• [収集データ]

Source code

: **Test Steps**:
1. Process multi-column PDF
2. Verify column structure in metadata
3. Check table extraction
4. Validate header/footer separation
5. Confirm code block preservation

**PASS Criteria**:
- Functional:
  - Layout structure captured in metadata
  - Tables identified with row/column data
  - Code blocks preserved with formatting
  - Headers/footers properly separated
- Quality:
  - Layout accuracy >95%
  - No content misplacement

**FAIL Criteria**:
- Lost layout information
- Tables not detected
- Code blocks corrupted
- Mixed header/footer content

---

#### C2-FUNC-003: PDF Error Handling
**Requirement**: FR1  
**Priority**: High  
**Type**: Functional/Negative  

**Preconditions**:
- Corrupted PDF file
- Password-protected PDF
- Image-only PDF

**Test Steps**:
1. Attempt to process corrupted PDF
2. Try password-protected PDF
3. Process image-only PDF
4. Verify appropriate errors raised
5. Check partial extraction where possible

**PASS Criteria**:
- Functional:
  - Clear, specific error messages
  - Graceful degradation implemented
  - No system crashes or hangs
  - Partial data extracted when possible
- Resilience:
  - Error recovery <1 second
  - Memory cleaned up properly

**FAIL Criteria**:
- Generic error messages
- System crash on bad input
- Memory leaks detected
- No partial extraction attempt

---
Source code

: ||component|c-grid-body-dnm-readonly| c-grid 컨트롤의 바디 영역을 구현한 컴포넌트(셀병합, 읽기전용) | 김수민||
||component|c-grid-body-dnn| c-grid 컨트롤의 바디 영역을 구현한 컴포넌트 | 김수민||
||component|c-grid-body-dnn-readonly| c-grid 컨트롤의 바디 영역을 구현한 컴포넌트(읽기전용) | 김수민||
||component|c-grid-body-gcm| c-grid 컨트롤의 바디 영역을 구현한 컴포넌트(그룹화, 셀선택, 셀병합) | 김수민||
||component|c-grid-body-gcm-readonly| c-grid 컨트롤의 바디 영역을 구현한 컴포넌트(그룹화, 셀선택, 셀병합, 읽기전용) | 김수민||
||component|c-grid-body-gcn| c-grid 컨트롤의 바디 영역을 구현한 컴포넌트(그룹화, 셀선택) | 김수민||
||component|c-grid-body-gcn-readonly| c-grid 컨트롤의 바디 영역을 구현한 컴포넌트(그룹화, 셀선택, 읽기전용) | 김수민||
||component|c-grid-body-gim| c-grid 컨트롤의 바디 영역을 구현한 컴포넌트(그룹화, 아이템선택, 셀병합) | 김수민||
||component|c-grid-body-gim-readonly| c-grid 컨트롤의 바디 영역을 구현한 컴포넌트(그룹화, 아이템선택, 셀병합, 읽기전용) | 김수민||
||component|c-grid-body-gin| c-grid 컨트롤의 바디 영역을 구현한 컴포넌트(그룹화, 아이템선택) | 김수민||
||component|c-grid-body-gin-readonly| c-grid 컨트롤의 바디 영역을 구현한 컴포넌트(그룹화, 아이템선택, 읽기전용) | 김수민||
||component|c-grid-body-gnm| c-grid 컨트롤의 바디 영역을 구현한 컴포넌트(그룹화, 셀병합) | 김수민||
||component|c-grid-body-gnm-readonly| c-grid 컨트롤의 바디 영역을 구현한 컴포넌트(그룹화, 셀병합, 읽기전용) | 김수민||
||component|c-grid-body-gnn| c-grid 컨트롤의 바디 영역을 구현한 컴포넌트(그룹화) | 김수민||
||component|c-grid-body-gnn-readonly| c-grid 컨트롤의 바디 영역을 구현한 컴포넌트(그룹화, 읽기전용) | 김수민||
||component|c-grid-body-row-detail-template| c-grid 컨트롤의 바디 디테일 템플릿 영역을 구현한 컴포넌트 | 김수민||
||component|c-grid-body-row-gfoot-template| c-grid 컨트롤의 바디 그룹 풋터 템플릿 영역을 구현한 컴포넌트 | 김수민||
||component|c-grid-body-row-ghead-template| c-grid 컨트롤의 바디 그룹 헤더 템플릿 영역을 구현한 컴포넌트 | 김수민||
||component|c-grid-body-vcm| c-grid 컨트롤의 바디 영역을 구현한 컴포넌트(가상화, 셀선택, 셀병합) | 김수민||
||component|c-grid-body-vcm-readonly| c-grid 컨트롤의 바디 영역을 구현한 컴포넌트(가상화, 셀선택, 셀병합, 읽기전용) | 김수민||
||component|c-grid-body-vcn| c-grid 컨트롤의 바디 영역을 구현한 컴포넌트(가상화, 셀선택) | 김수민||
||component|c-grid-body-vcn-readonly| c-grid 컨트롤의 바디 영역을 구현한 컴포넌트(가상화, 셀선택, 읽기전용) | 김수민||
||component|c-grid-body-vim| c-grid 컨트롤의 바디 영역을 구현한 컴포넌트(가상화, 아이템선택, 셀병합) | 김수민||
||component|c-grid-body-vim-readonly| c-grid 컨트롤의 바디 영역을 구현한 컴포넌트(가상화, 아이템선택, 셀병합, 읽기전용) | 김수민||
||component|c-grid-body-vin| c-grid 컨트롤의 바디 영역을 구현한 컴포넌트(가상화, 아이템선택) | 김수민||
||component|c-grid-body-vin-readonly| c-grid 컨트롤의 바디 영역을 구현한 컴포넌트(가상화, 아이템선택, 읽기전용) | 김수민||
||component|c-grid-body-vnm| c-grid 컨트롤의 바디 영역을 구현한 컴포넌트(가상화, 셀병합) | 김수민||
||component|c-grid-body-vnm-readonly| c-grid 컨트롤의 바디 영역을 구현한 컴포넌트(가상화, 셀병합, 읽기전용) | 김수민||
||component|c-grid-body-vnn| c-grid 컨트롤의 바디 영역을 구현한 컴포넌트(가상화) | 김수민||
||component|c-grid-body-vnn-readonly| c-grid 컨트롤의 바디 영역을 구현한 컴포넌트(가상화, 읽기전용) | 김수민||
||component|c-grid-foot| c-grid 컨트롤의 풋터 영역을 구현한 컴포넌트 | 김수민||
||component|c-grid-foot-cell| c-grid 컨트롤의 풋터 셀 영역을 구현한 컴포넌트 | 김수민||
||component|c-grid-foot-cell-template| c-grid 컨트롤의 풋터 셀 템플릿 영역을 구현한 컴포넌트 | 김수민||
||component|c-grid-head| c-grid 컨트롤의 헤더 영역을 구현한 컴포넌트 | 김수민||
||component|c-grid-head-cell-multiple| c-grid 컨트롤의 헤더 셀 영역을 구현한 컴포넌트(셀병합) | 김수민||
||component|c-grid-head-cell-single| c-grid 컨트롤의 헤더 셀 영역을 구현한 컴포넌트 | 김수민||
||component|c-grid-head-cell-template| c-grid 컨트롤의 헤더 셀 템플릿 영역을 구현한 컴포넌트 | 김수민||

• [必要な対応] 上記の項目から、文字列「Verify」を含む行をすべて抜き出してください。大文字と小文字は区別されます。

• [回答]
2. Verify column structure in metadata
4. Verify appropriate errors raised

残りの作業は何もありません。